» **What you are asked to do**: Below is a listing; retype exactly the lines between the one containing "project making this" and the one containing "probably not viable for t", inclusive, minus the pictures.

== Segment start ==

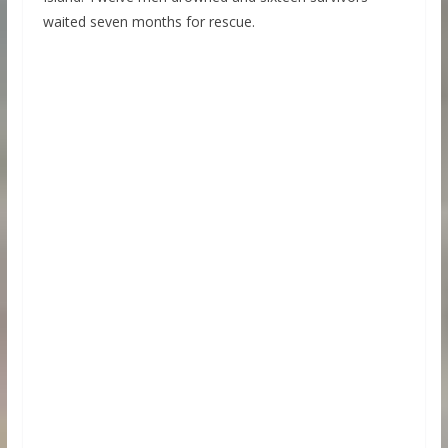
waited seven months for rescue.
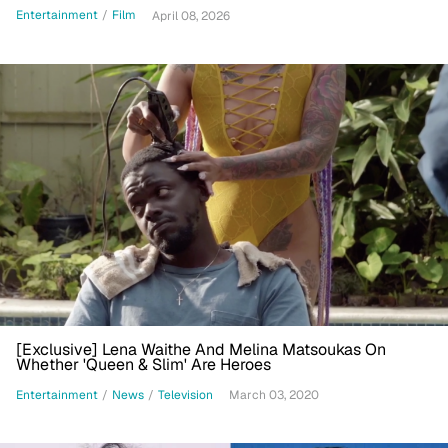
Warner Bros.
Entertainment
/
Film
April 08, 2026
[Exclusive] Lena Waithe And Melina Matsoukas On
Whether 'Queen & Slim' Are Heroes
Entertainment
/
News
/
Television
March 03, 2020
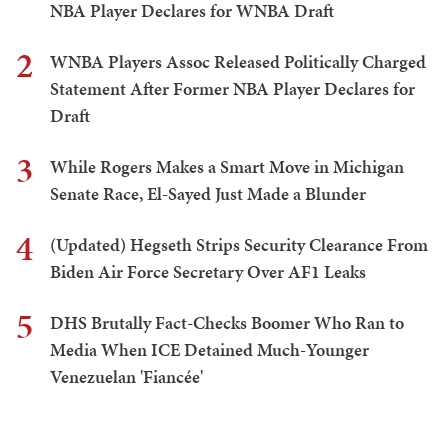
NBA Player Declares for WNBA Draft
2
WNBA Players Assoc Released Politically Charged
Statement After Former NBA Player Declares for
Draft
3
While Rogers Makes a Smart Move in Michigan
Senate Race, El-Sayed Just Made a Blunder
4
(Updated) Hegseth Strips Security Clearance From
Biden Air Force Secretary Over AF1 Leaks
5
DHS Brutally Fact-Checks Boomer Who Ran to
Media When ICE Detained Much-Younger
Venezuelan 'Fiancée'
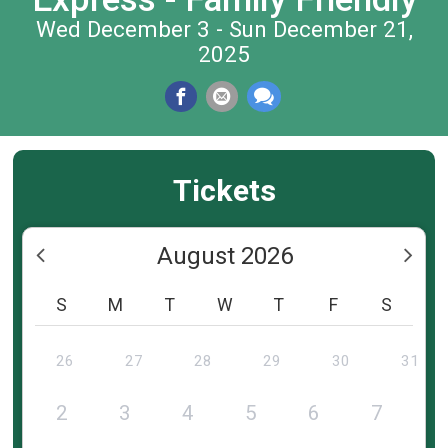
Wed December 3 - Sun December 21,
2025
Tickets
August 2026
S
M
T
W
T
F
S
26
27
28
29
30
31
2
3
4
5
6
7
8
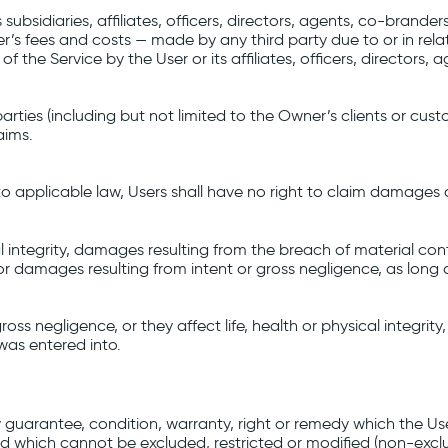
subsidiaries, affiliates, officers, directors, agents, co-bran
r’s fees and costs ⁠— made by any third party due to or in relat
of the Service by the User or its affiliates, officers, director
arties (including but not limited to the Owner’s clients or cus
aims.
 to applicable law, Users shall have no right to claim damages 
l integrity, damages resulting from the breach of material cont
r damages resulting from intent or gross negligence, as long 
negligence, or they affect life, health or physical integrity, 
as entered into.
any guarantee, condition, warranty, right or remedy which th
and which cannot be excluded, restricted or modified (non-exclu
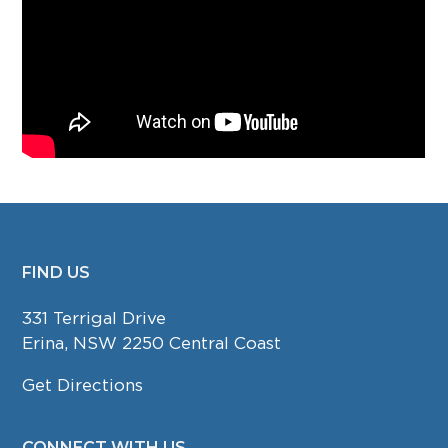
FIND US
FOOTER
331 Terrigal Drive
Erina, NSW 2250 Central Coast
Get Directions
CONNECT WITH US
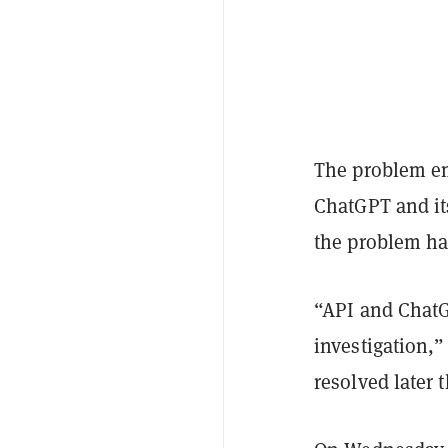
The problem em
ChatGPT and it
the problem ha
“API and ChatG
investigation,”
resolved later t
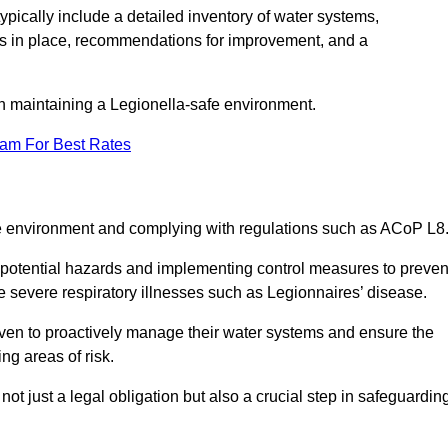
pically include a detailed inventory of water systems,
ures in place, recommendations for improvement, and a
n maintaining a Legionella-safe environment.
eam For Best Rates
fe environment and complying with regulations such as ACoP L8
g potential hazards and implementing control measures to preven
 severe respiratory illnesses such as Legionnaires’ disease.
en to proactively manage their water systems and ensure the
ng areas of risk.
t just a legal obligation but also a crucial step in safeguardin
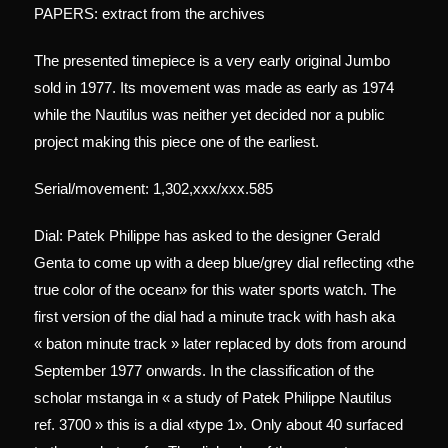
PAPERS: extract from the archives
The presented timepiece is a very early original Jumbo
sold in 1977. Its movement was made as early as 1974
while the Nautilus was neither yet decided nor a public
project making this piece one of the earliest.
Serial/movement: 1,302,xxx/xxx.585
Dial: Patek Philippe has asked to the designer Gerald
Genta to come up with a deep blue/grey dial reflecting «the
true color of the ocean» for this water sports watch. The
first version of the dial had a minute track with hash aka
« baton minute track » later replaced by dots from around
September 1977 onwards. In the classification of the
scholar mstanga in « a study of Patek Philippe Nautilus
ref. 3700 » this is a dial «type 1». Only about 40 surfaced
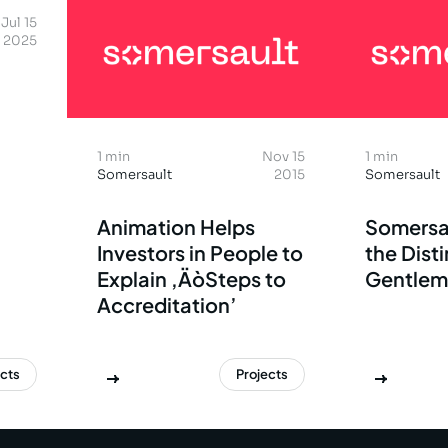
Jul 15
2025
1 min
Nov 15
1 min
Somersault
2015
Somersault
Animation Helps
Somersa
Investors in People to
the Dist
Explain ‚ÄòSteps to
Gentlem
Accreditation’
ects
Projects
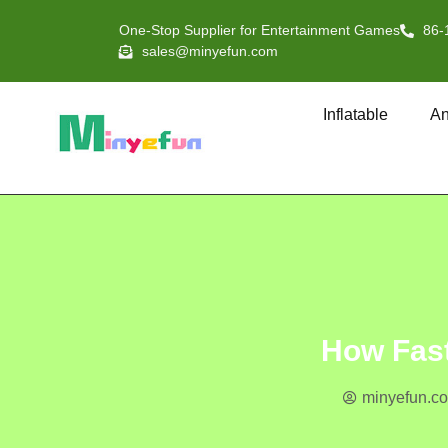
One-Stop Supplier for Entertainment Games
86-
sales@minyefun.com
Inflatable
An
How Fast
minyefun.c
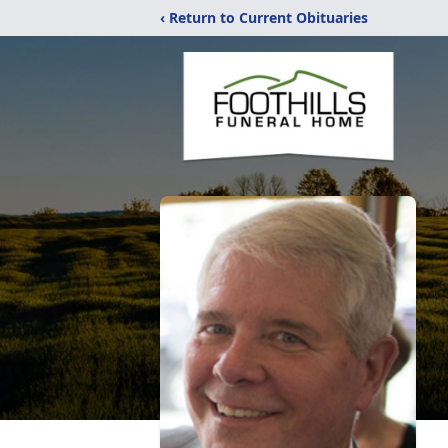
‹ Return to Current Obituaries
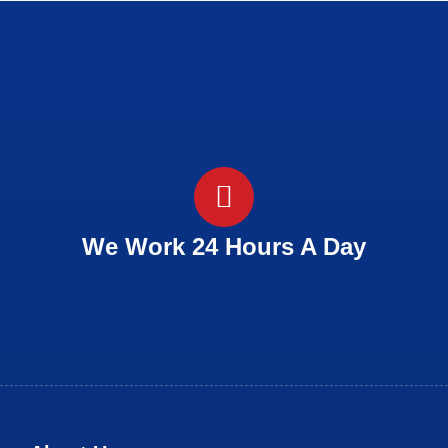
We Work 24 Hours A Day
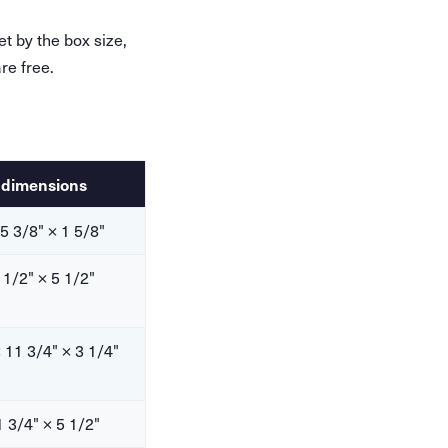
et by the box size,
re free.
 dimensions
 5 3/8" × 1 5/8"
 1/2" × 5 1/2"
 11 3/4" × 3 1/4"
1 3/4" × 5 1/2"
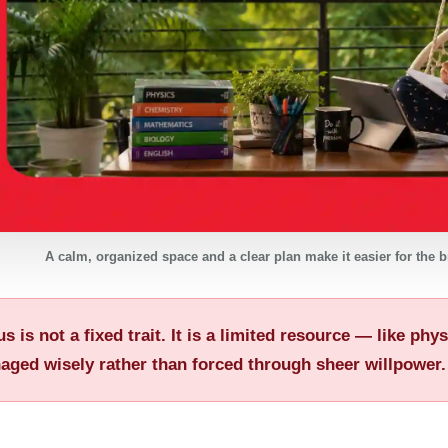
A calm, organized space and a clear plan make it easier for the br
s is not a fixed trait. It is a limited resource — like ph
aged wisely rather than forced through sheer willpower.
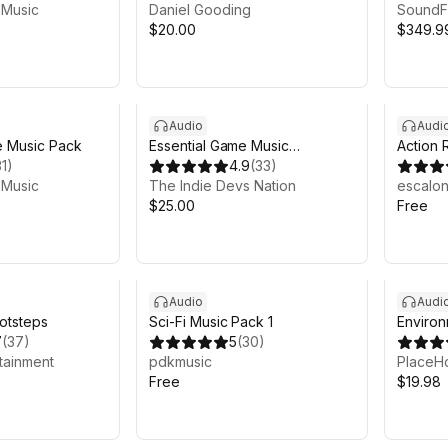
 Music
Daniel Gooding
SoundF
$20.00
$349.9
Audio
Audi
 Music Pack
Essential Game Music
Action 
31
)
Collection
4.9
(
33
)
 Music
The Indie Devs Nation
escalo
$25.00
Free
Audio
Audi
ootsteps
Sci-Fi Music Pack 1
Enviro
7
(
37
)
5
(
30
)
tainment
pdkmusic
PlaceHo
Free
$19.98
h 20m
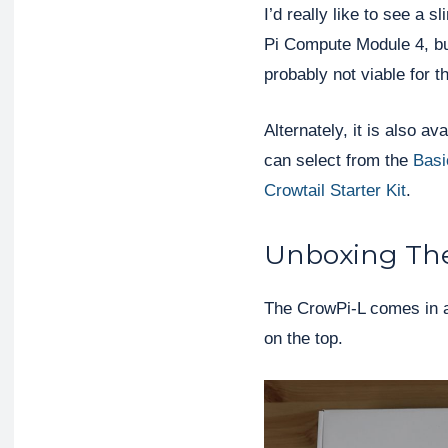
I’d really like to see a 
Pi Compute Module 4, but 
probably not viable for t
Alternately, it is also a
can select from the
Basi
Crowtail Starter Kit
.
Unboxing Th
The CrowPi-L comes in a
on the top.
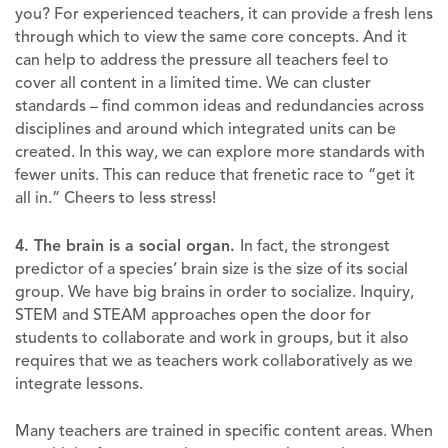
you? For experienced teachers, it can provide a fresh lens
through which to view the same core concepts. And it
can help to address the pressure all teachers feel to
cover all content in a limited time. We can cluster
standards – find common ideas and redundancies across
disciplines and around which integrated units can be
created. In this way, we can explore more standards with
fewer units. This can reduce that frenetic race to “get it
all in.” Cheers to less stress!
4. The brain is a social organ.
In fact, the strongest
predictor of a species’ brain size is the size of its social
group. We have big brains in order to socialize. Inquiry,
STEM and STEAM approaches open the door for
students to collaborate and work in groups, but it also
requires that we as teachers work collaboratively as we
integrate lessons.
Many teachers are trained in specific content areas. When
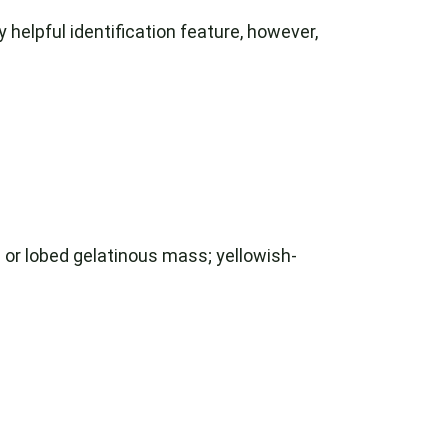
 helpful identification feature, however,
or lobed gelatinous mass; yellowish-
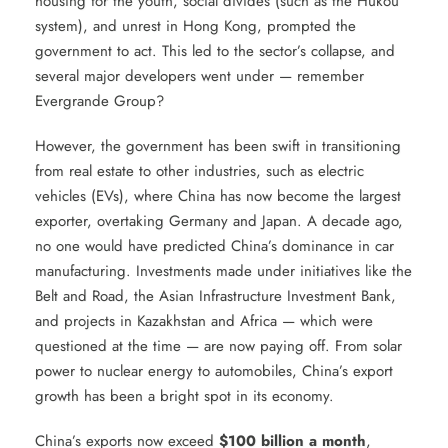
housing for the youth, social divides (such as the Hukou
system), and unrest in Hong Kong, prompted the
government to act. This led to the sector’s collapse, and
several major developers went under — remember
Evergrande Group?
However, the government has been swift in transitioning
from real estate to other industries, such as electric
vehicles (EVs), where China has now become the largest
exporter, overtaking Germany and Japan. A decade ago,
no one would have predicted China’s dominance in car
manufacturing. Investments made under initiatives like the
Belt and Road, the Asian Infrastructure Investment Bank,
and projects in Kazakhstan and Africa — which were
questioned at the time — are now paying off. From solar
power to nuclear energy to automobiles, China’s export
growth has been a bright spot in its economy.
China’s exports now exceed
$100 billion a month
,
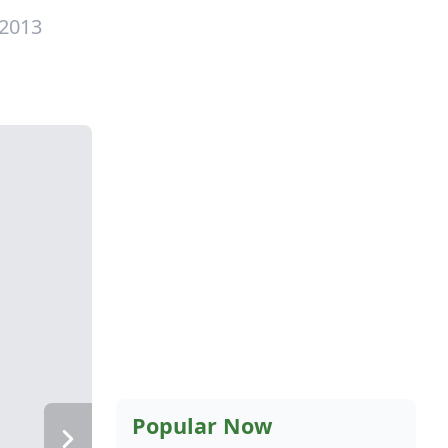
 2013
Popular Now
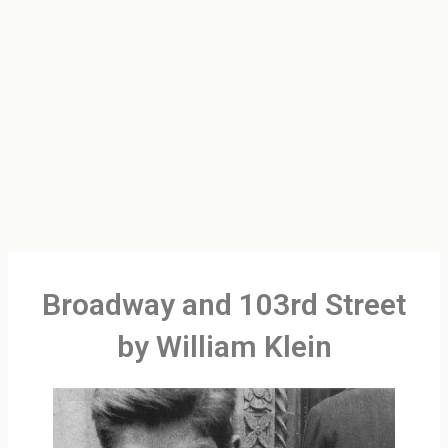
Broadway and 103rd Street
by William Klein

== Segment end ==

» **Output for this exercise**:
project making this piece one of the earliest.
Serial/movement: 1,302,xxx/xxx.585
Dial: Patek Philippe has asked to the designer Gerald
Genta to come up with a deep blue/grey dial reflecting «the
true color of the ocean» for this water sports watch. The
first version of the dial had a minute track with hash aka
« baton minute track » later replaced by dots from around
September 1977 onwards. In the classification of the
scholar mstanga in « a study of Patek Philippe Nautilus
ref. 3700 » this is a dial «type 1». Only about 40 surfaced
Jul 15
2025
1 min
Nov 15
1 min
Somersault
2015
Somersault
Animation Helps
Somersa
Investors in People to
the Dist
Explain ‚ÄòSteps to
Gentlem
Accreditation’
ects
Projects
One-Stop Supplier for Entertainment Games
86-
sales@minyefun.com
Inflatable
An
How Fast
minyefun.c
‹ Return to Current Obituaries
We Work 24 Hours A Day
et by the box size,
re free.
 dimensions
 5 3/8" × 1 5/8"
 1/2" × 5 1/2"
 11 3/4" × 3 1/4"
1 3/4" × 5 1/2"
A calm, organized space and a clear plan make it easier for the br
s is not a fixed trait. It is a limited resource — like ph
aged wisely rather than forced through sheer willpower.
 Music
Daniel Gooding
SoundF
$20.00
$349.9
Audio
Audi
 Music Pack
Essential Game Music
Action 
31
)
Collection
4.9
(
33
)
 Music
The Indie Devs Nation
escalo
$25.00
Free
Audio
Audi
ootsteps
Sci-Fi Music Pack 1
Enviro
7
(
37
)
5
(
30
)
tainment
pdkmusic
PlaceHo
Free
$19.98
h 20m
I’d really like to see a 
Pi Compute Module 4, but 
probably not viable for t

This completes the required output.